Again my mind strove to encompass these things—so strange. A faster time-rate prevailed in here? Then our lives were passing more quickly. We were living, experiencing things, compressed into a shorter interval. It was not apparent: there was nothing to which comparison could be made. I recalled Alan's description of Polter—not thirty years old as he should have been, but nearer fifty. I could understand that, now. A day in here was equal to only a few hours on our gigantic world outside.
We walked the length of the tunnel. I suppose it was a quarter of a mile, to us in this size. It wound through the cliff with a steady downward slope. And suddenly I realized that we had turned downward nearly half the diameter of a circle! We had turned over—or at least it seemed so. But the gravity was the same. I had noticed from the beginning very little change.
The realization of this tunnel brought a mental confusion.
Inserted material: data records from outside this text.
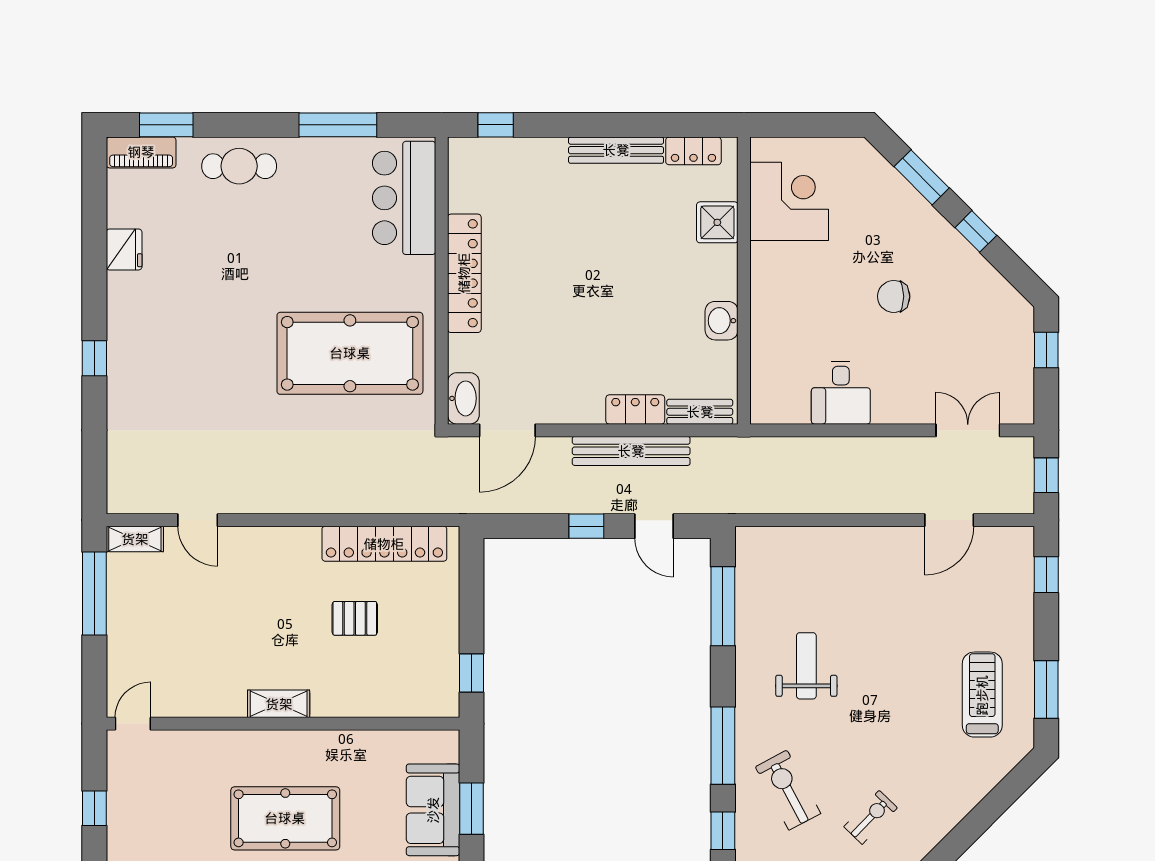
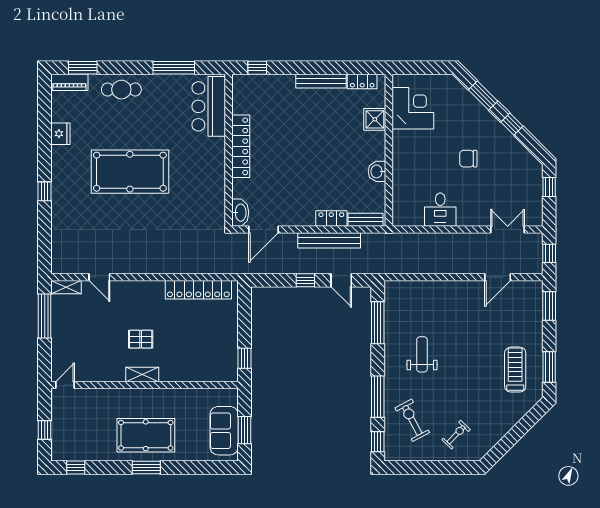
pool table: (350, 353) -> (130, 172), moved
window: (1046, 575) -> (549, 306), width x1.50
pallet: (355, 618) -> (141, 339), moved

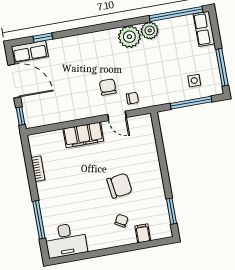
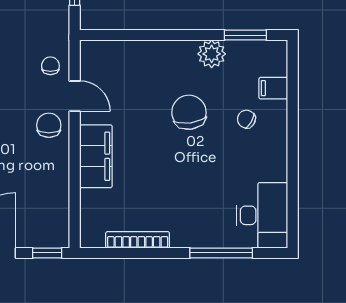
chair: (108, 87) -> (49, 125), moved, turned 90
door: (117, 116) -> (75, 96), hinge flipped
bookcase: (38, 169) -> (138, 240), width x1.56
plant: (157, 193) -> (212, 54), added

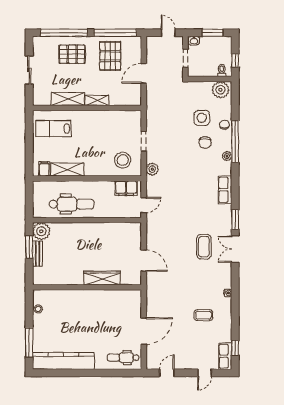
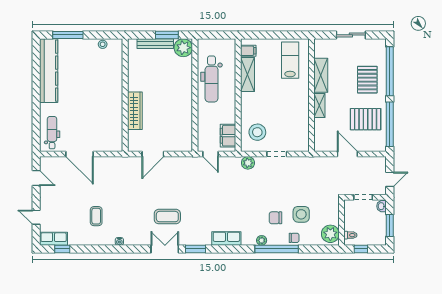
bench: (37, 254) -> (155, 44), width x1.36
I lost all sense of direction. The outer world of Earth was under my feet, instead of overhead. Then we went level. I forgot the confusion: this was normality here. We turned upward a little. Cross tunnels intersected ours at intervals. I saw caverns, open, widened tunnels, as though this mountain were honeycombed.
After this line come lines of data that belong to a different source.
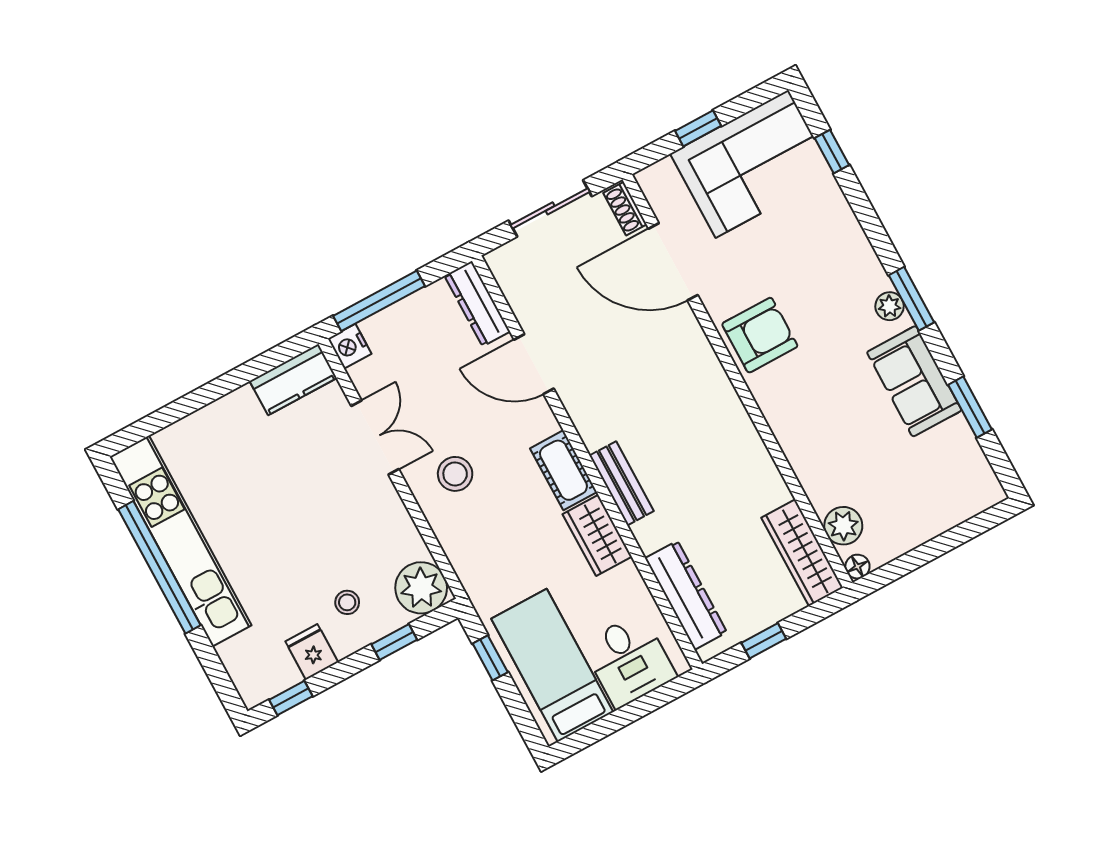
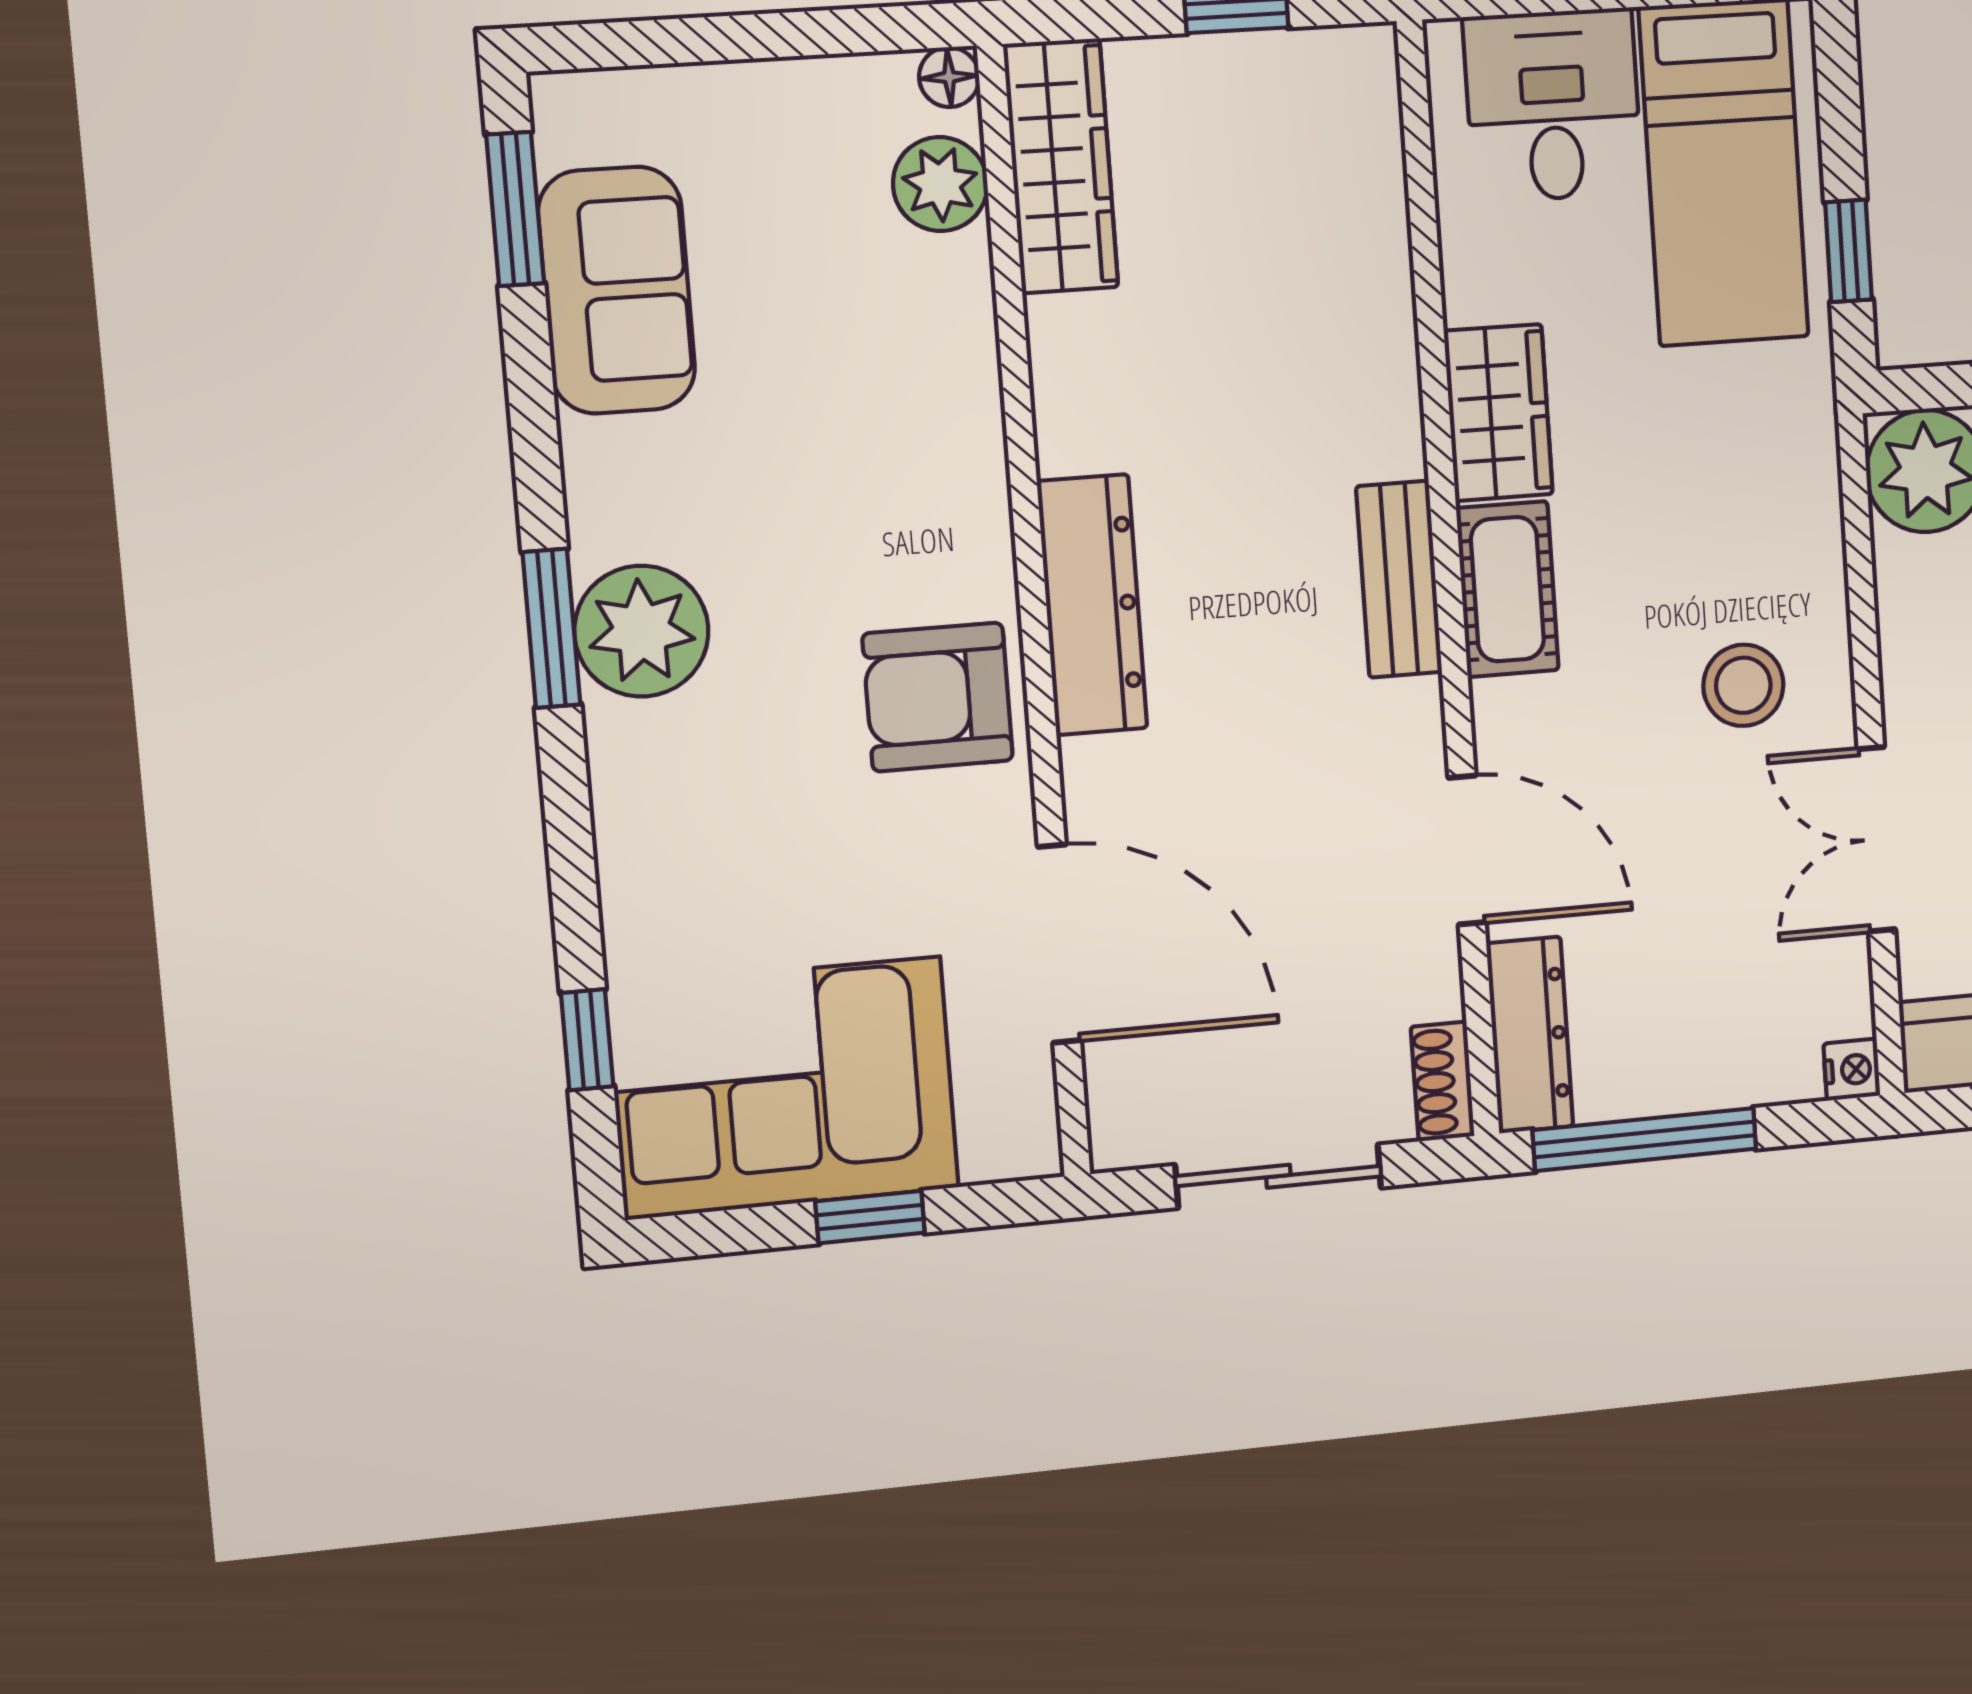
shoe rack: (625, 209) -> (1443, 1081), moved, turned 180
window: (379, 301) -> (1645, 1139), moved
plant: (890, 306) -> (641, 631), width x1.88, depth x1.88
nightstand: (350, 346) -> (1852, 1070), width x0.72, depth x0.74
sofa: (914, 381) -> (617, 290), moved
window: (970, 407) -> (515, 209), moved
bench: (622, 483) -> (1399, 579), moved
dresser: (686, 595) -> (1092, 605), moved, turned 180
"Look!" said Glora. "There is the way out. All these passages lead the same way."
There was a glow of light ahead. I recall that I was at that moment fumbling at my belt in two small compartments in which I was carrying the two vials of the drugs which Glora had given me. Alan wore the same sort of belt. We had found them in the wrecked dome-room. I heard a click on the ground at my feet. I was about to stoop to see what I had kicked—only a loose stone, perhaps—but Glora's words distracted me. I did not stoop. If only I had, how different events might have been!
The glow of light ahead of us widened as we approached, and presently we stood at the end of the tunnel. A spread of open distance was outside. We were on a ledge of a steep rocky wall some fifty feet above a wide level landscape. Vegetation! I saw trees—a forest off to the left. A range of naked hills lay behind it. A mile away, in front and to the right, a little town nestled on the shore of shining water. There was starlight on the water! And over it a vast blue-purple sky was studded with stars.
I gazed, with that first sudden shock of emotion, into the infinite depths of interplanetary space! Light years of distance. Gigantic worlds, blazing suns off there shrunken by distance now to little points of light. A universe was here!
But this was an inch of golden quartz!